→ **TASK ITEM**
Output all of the records exactly as written.

Data records:

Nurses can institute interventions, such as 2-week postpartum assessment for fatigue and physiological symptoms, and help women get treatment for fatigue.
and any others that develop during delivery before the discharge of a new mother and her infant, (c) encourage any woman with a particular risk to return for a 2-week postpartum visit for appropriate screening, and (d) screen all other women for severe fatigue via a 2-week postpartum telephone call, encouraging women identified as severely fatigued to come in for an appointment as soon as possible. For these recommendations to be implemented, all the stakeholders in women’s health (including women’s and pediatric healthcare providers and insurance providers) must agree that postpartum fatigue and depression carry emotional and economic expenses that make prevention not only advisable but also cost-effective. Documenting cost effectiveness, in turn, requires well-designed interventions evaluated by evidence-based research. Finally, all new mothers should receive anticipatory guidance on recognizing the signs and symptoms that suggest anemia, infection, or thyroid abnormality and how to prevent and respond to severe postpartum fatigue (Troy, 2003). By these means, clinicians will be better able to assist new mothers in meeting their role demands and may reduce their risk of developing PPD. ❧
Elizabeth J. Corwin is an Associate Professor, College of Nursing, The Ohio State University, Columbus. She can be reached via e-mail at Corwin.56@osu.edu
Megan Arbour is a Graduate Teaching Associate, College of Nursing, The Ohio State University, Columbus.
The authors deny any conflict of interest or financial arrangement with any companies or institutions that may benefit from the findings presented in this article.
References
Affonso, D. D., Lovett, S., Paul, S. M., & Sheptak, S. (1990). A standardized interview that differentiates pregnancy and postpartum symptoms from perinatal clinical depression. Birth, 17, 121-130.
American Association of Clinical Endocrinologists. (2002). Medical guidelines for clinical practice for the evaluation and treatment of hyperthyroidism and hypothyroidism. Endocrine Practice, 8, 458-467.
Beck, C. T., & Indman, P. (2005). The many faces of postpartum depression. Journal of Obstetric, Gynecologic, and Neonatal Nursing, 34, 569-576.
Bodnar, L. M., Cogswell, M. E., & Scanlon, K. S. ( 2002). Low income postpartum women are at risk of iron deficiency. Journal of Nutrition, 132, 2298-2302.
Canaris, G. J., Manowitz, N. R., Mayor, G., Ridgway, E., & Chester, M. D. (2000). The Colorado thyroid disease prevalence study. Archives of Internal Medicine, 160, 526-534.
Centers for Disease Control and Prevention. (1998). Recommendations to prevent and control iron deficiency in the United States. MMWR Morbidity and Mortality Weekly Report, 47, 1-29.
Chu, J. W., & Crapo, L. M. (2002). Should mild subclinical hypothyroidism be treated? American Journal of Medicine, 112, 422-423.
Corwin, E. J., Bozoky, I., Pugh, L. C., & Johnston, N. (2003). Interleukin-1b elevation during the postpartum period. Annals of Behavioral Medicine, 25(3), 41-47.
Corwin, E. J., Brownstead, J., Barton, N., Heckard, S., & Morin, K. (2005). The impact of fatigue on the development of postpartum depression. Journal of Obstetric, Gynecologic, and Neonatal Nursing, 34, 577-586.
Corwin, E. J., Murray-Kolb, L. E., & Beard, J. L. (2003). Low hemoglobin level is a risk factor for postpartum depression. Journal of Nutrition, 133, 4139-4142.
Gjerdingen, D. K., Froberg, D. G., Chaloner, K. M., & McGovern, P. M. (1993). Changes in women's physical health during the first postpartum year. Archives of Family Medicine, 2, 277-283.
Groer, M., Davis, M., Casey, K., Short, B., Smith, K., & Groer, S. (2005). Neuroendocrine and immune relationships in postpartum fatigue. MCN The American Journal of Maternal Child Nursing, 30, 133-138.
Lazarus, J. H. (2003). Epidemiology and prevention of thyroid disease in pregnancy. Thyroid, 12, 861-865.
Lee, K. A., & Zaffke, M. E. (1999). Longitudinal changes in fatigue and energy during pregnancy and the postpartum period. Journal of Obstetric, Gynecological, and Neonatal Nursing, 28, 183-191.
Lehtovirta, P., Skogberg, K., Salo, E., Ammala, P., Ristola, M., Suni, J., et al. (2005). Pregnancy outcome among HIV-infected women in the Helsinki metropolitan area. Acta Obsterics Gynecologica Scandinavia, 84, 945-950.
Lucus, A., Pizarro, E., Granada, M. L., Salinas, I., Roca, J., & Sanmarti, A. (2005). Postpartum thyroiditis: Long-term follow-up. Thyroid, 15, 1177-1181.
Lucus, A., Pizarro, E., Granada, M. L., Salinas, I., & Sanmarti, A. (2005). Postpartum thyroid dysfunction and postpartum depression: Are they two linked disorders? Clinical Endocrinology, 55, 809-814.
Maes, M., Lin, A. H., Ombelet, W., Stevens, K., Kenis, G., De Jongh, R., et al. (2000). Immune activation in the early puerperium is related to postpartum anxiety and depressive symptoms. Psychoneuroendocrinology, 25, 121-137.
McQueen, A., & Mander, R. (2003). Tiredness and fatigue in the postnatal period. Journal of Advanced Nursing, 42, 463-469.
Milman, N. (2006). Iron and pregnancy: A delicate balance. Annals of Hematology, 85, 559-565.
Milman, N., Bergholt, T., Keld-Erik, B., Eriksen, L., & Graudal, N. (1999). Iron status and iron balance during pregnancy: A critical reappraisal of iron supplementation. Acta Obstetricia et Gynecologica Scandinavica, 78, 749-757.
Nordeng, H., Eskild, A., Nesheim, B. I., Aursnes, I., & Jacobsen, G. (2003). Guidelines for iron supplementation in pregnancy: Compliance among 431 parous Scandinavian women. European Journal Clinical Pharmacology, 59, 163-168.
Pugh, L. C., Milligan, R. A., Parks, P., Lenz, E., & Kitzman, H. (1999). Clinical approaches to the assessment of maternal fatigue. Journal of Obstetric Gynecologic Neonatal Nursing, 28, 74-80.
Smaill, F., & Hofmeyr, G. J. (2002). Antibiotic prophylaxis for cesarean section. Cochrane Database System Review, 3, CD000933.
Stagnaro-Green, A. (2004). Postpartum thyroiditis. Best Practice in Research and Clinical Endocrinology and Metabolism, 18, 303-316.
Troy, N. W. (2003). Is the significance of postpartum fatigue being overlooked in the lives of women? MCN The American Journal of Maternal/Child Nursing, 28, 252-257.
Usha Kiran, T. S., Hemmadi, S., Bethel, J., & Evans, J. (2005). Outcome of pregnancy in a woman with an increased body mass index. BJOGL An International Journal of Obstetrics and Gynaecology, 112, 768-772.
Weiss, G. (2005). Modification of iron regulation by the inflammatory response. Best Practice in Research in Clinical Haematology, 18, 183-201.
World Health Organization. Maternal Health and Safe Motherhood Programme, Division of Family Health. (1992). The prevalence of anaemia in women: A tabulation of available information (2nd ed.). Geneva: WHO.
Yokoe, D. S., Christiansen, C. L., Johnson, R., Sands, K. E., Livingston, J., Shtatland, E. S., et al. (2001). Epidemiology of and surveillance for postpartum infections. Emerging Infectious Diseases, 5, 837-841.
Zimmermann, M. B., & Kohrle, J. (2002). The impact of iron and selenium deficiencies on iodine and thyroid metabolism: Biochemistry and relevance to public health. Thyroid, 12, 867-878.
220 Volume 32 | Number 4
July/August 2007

→ **ANSWER SPACE**
Nurses can institute interventions, such as 2-week postpartum assessment for fatigue and physiological symptoms, and help women get treatment for fatigue.
and any others that develop during delivery before the discharge of a new mother and her infant, (c) encourage any woman with a particular risk to return for a 2-week postpartum visit for appropriate screening, and (d) screen all other women for severe fatigue via a 2-week postpartum telephone call, encouraging women identified as severely fatigued to come in for an appointment as soon as possible. For these recommendations to be implemented, all the stakeholders in women’s health (including women’s and pediatric healthcare providers and insurance providers) must agree that postpartum fatigue and depression carry emotional and economic expenses that make prevention not only advisable but also cost-effective. Documenting cost effectiveness, in turn, requires well-designed interventions evaluated by evidence-based research. Finally, all new mothers should receive anticipatory guidance on recognizing the signs and symptoms that suggest anemia, infection, or thyroid abnormality and how to prevent and respond to severe postpartum fatigue (Troy, 2003). By these means, clinicians will be better able to assist new mothers in meeting their role demands and may reduce their risk of developing PPD. ❧
Elizabeth J. Corwin is an Associate Professor, College of Nursing, The Ohio State University, Columbus. She can be reached via e-mail at Corwin.56@osu.edu
Megan Arbour is a Graduate Teaching Associate, College of Nursing, The Ohio State University, Columbus.
The authors deny any conflict of interest or financial arrangement with any companies or institutions that may benefit from the findings presented in this article.
References
Affonso, D. D., Lovett, S., Paul, S. M., & Sheptak, S. (1990). A standardized interview that differentiates pregnancy and postpartum symptoms from perinatal clinical depression. Birth, 17, 121-130.
American Association of Clinical Endocrinologists. (2002). Medical guidelines for clinical practice for the evaluation and treatment of hyperthyroidism and hypothyroidism. Endocrine Practice, 8, 458-467.
Beck, C. T., & Indman, P. (2005). The many faces of postpartum depression. Journal of Obstetric, Gynecologic, and Neonatal Nursing, 34, 569-576.
Bodnar, L. M., Cogswell, M. E., & Scanlon, K. S. ( 2002). Low income postpartum women are at risk of iron deficiency. Journal of Nutrition, 132, 2298-2302.
Canaris, G. J., Manowitz, N. R., Mayor, G., Ridgway, E., & Chester, M. D. (2000). The Colorado thyroid disease prevalence study. Archives of Internal Medicine, 160, 526-534.
Centers for Disease Control and Prevention. (1998). Recommendations to prevent and control iron deficiency in the United States. MMWR Morbidity and Mortality Weekly Report, 47, 1-29.
Chu, J. W., & Crapo, L. M. (2002). Should mild subclinical hypothyroidism be treated? American Journal of Medicine, 112, 422-423.
Corwin, E. J., Bozoky, I., Pugh, L. C., & Johnston, N. (2003). Interleukin-1b elevation during the postpartum period. Annals of Behavioral Medicine, 25(3), 41-47.
Corwin, E. J., Brownstead, J., Barton, N., Heckard, S., & Morin, K. (2005). The impact of fatigue on the development of postpartum depression. Journal of Obstetric, Gynecologic, and Neonatal Nursing, 34, 577-586.
Corwin, E. J., Murray-Kolb, L. E., & Beard, J. L. (2003). Low hemoglobin level is a risk factor for postpartum depression. Journal of Nutrition, 133, 4139-4142.
Gjerdingen, D. K., Froberg, D. G., Chaloner, K. M., & McGovern, P. M. (1993). Changes in women's physical health during the first postpartum year. Archives of Family Medicine, 2, 277-283.
Groer, M., Davis, M., Casey, K., Short, B., Smith, K., & Groer, S. (2005). Neuroendocrine and immune relationships in postpartum fatigue. MCN The American Journal of Maternal Child Nursing, 30, 133-138.
Lazarus, J. H. (2003). Epidemiology and prevention of thyroid disease in pregnancy. Thyroid, 12, 861-865.
Lee, K. A., & Zaffke, M. E. (1999). Longitudinal changes in fatigue and energy during pregnancy and the postpartum period. Journal of Obstetric, Gynecological, and Neonatal Nursing, 28, 183-191.
Lehtovirta, P., Skogberg, K., Salo, E., Ammala, P., Ristola, M., Suni, J., et al. (2005). Pregnancy outcome among HIV-infected women in the Helsinki metropolitan area. Acta Obsterics Gynecologica Scandinavia, 84, 945-950.
Lucus, A., Pizarro, E., Granada, M. L., Salinas, I., Roca, J., & Sanmarti, A. (2005). Postpartum thyroiditis: Long-term follow-up. Thyroid, 15, 1177-1181.
Lucus, A., Pizarro, E., Granada, M. L., Salinas, I., & Sanmarti, A. (2005). Postpartum thyroid dysfunction and postpartum depression: Are they two linked disorders? Clinical Endocrinology, 55, 809-814.
Maes, M., Lin, A. H., Ombelet, W., Stevens, K., Kenis, G., De Jongh, R., et al. (2000). Immune activation in the early puerperium is related to postpartum anxiety and depressive symptoms. Psychoneuroendocrinology, 25, 121-137.
McQueen, A., & Mander, R. (2003). Tiredness and fatigue in the postnatal period. Journal of Advanced Nursing, 42, 463-469.
Milman, N. (2006). Iron and pregnancy: A delicate balance. Annals of Hematology, 85, 559-565.
Milman, N., Bergholt, T., Keld-Erik, B., Eriksen, L., & Graudal, N. (1999). Iron status and iron balance during pregnancy: A critical reappraisal of iron supplementation. Acta Obstetricia et Gynecologica Scandinavica, 78, 749-757.
Nordeng, H., Eskild, A., Nesheim, B. I., Aursnes, I., & Jacobsen, G. (2003). Guidelines for iron supplementation in pregnancy: Compliance among 431 parous Scandinavian women. European Journal Clinical Pharmacology, 59, 163-168.
Pugh, L. C., Milligan, R. A., Parks, P., Lenz, E., & Kitzman, H. (1999). Clinical approaches to the assessment of maternal fatigue. Journal of Obstetric Gynecologic Neonatal Nursing, 28, 74-80.
Smaill, F., & Hofmeyr, G. J. (2002). Antibiotic prophylaxis for cesarean section. Cochrane Database System Review, 3, CD000933.
Stagnaro-Green, A. (2004). Postpartum thyroiditis. Best Practice in Research and Clinical Endocrinology and Metabolism, 18, 303-316.
Troy, N. W. (2003). Is the significance of postpartum fatigue being overlooked in the lives of women? MCN The American Journal of Maternal/Child Nursing, 28, 252-257.
Usha Kiran, T. S., Hemmadi, S., Bethel, J., & Evans, J. (2005). Outcome of pregnancy in a woman with an increased body mass index. BJOGL An International Journal of Obstetrics and Gynaecology, 112, 768-772.
Weiss, G. (2005). Modification of iron regulation by the inflammatory response. Best Practice in Research in Clinical Haematology, 18, 183-201.
World Health Organization. Maternal Health and Safe Motherhood Programme, Division of Family Health. (1992). The prevalence of anaemia in women: A tabulation of available information (2nd ed.). Geneva: WHO.
Yokoe, D. S., Christiansen, C. L., Johnson, R., Sands, K. E., Livingston, J., Shtatland, E. S., et al. (2001). Epidemiology of and surveillance for postpartum infections. Emerging Infectious Diseases, 5, 837-841.
Zimmermann, M. B., & Kohrle, J. (2002). The impact of iron and selenium deficiencies on iodine and thyroid metabolism: Biochemistry and relevance to public health. Thyroid, 12, 867-878.
220 Volume 32 | Number 4
July/August 2007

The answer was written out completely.